Using the records that appear below, write out exactly the lines from the one with "ring dip: (204, 206)" through the one with "middle pip: (209, 114)", keeping both end lines.

Supplied material section start

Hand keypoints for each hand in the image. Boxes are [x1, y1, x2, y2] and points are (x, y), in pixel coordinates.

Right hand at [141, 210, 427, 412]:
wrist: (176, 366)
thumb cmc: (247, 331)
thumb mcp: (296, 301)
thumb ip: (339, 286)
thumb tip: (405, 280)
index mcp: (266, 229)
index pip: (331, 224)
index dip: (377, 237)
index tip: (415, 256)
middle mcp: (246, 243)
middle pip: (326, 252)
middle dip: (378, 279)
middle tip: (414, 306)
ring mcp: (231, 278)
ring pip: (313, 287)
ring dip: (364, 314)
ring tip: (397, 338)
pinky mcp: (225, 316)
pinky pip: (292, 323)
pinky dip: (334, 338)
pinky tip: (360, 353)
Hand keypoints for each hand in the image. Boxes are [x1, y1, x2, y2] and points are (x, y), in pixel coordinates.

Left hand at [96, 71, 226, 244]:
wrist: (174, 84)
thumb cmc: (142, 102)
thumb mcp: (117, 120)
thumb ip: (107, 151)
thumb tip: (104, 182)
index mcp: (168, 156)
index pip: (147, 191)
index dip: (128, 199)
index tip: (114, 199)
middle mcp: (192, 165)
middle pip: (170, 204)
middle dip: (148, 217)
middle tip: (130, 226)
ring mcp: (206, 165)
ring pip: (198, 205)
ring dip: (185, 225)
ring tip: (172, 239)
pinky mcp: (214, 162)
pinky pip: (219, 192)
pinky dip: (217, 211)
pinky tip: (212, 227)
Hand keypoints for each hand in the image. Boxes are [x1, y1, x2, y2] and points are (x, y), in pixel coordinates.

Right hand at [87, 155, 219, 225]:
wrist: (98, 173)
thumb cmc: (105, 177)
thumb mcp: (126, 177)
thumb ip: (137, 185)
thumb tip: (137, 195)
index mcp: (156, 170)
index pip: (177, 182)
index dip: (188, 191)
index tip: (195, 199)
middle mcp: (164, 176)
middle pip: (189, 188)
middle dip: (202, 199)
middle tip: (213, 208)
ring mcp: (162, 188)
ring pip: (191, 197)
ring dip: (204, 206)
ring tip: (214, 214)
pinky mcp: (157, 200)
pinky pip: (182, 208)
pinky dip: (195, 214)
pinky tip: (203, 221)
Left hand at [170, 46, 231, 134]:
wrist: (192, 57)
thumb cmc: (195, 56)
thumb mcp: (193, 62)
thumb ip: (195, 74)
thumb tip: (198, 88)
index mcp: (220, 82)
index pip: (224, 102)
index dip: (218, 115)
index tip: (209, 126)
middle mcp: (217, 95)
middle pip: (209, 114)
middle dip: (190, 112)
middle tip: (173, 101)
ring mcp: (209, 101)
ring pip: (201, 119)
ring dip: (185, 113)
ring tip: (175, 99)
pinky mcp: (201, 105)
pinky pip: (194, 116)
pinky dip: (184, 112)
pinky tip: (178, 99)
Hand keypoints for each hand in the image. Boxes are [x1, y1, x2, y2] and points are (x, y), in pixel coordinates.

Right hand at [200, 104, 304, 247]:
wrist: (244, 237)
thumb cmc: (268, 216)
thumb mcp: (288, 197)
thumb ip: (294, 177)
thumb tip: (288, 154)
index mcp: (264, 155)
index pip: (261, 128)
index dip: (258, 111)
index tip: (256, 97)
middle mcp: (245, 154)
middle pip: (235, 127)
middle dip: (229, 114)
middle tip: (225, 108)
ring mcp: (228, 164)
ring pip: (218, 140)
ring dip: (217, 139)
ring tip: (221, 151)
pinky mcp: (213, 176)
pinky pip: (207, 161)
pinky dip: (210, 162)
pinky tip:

Supplied material section end
Supplied material section start

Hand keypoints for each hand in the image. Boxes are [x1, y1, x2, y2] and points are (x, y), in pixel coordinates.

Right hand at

Supplied material section end

Answer to the exercise:
ring dip: (204, 206)
ring tip: (214, 214)
pinky mcp: (157, 200)
pinky pip: (182, 208)
pinky dip: (195, 214)
pinky tip: (203, 221)
Left hand at [170, 46, 231, 134]:
wrist: (192, 57)
thumb cmc: (195, 56)
thumb mcp: (193, 62)
thumb ip: (195, 74)
thumb tip: (198, 88)
index mcp: (220, 82)
index pip: (224, 102)
index dip: (218, 115)
index tip: (209, 126)
middle mcp: (217, 95)
middle pip: (209, 114)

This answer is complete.